§ **Exercise task**: Print every line of the listing below word for word, leaving out the pictures.

(Extracted records)
┌──

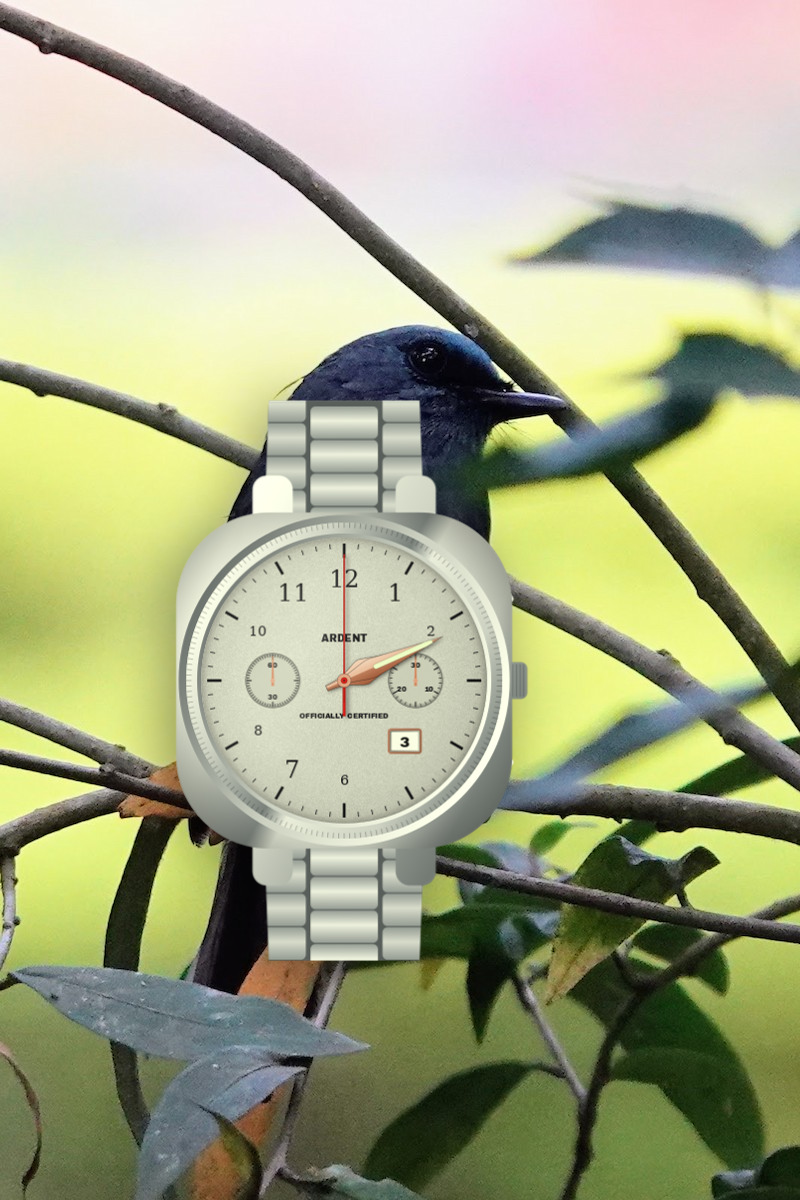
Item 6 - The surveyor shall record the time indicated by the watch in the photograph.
2:11
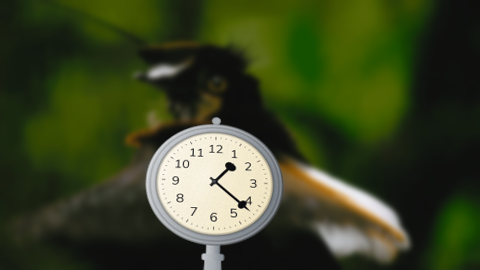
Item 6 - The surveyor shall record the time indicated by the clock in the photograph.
1:22
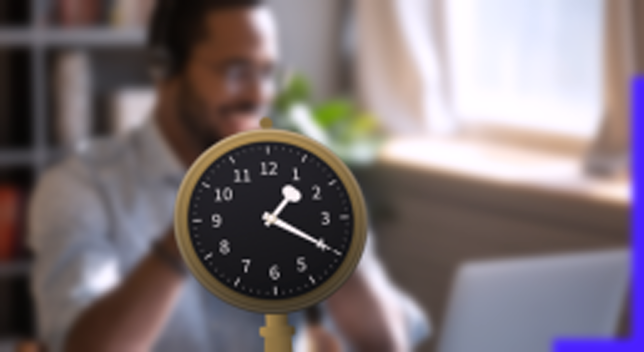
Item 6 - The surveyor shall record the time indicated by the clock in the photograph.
1:20
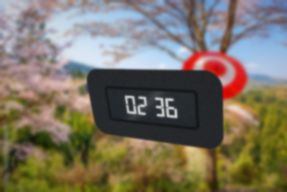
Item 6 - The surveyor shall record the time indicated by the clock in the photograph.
2:36
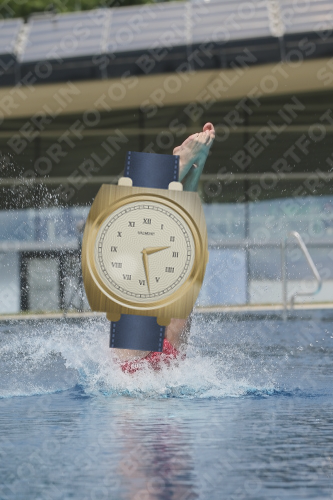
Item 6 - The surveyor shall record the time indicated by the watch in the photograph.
2:28
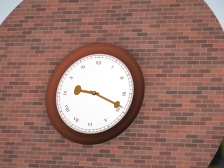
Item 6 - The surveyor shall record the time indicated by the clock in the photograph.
9:19
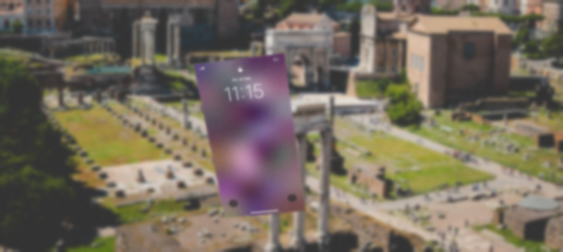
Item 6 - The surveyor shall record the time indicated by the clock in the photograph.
11:15
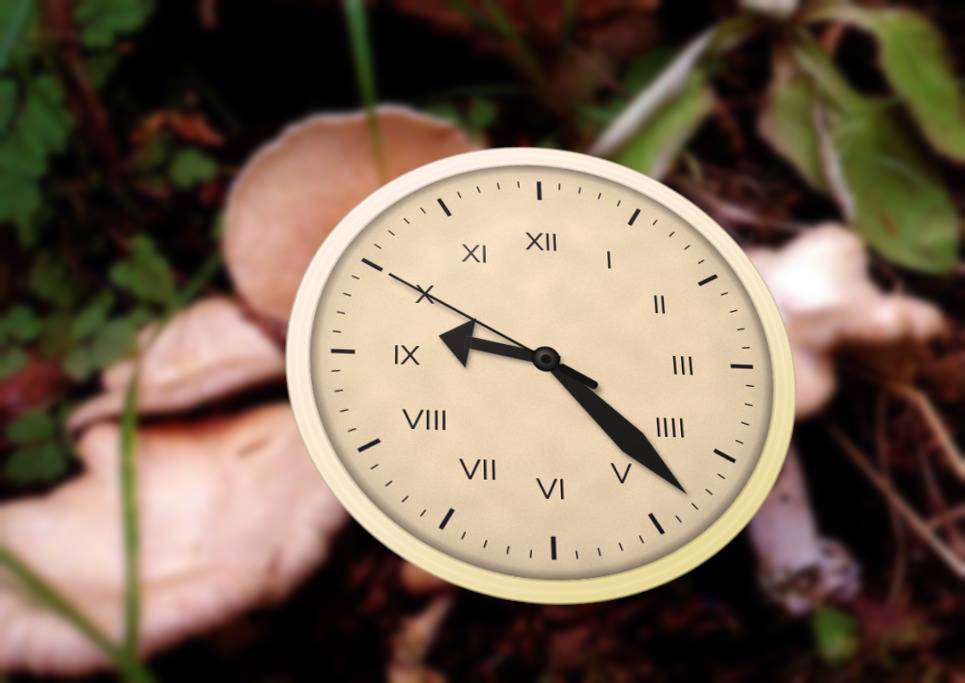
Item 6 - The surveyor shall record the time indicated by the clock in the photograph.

└──

§ **The response**:
Item 6 - The surveyor shall record the time indicated by the watch in the photograph.
2:11
Item 6 - The surveyor shall record the time indicated by the clock in the photograph.
1:22
Item 6 - The surveyor shall record the time indicated by the clock in the photograph.
1:20
Item 6 - The surveyor shall record the time indicated by the clock in the photograph.
2:36
Item 6 - The surveyor shall record the time indicated by the watch in the photograph.
2:28
Item 6 - The surveyor shall record the time indicated by the clock in the photograph.
9:19
Item 6 - The surveyor shall record the time indicated by the clock in the photograph.
11:15
Item 6 - The surveyor shall record the time indicated by the clock in the photograph.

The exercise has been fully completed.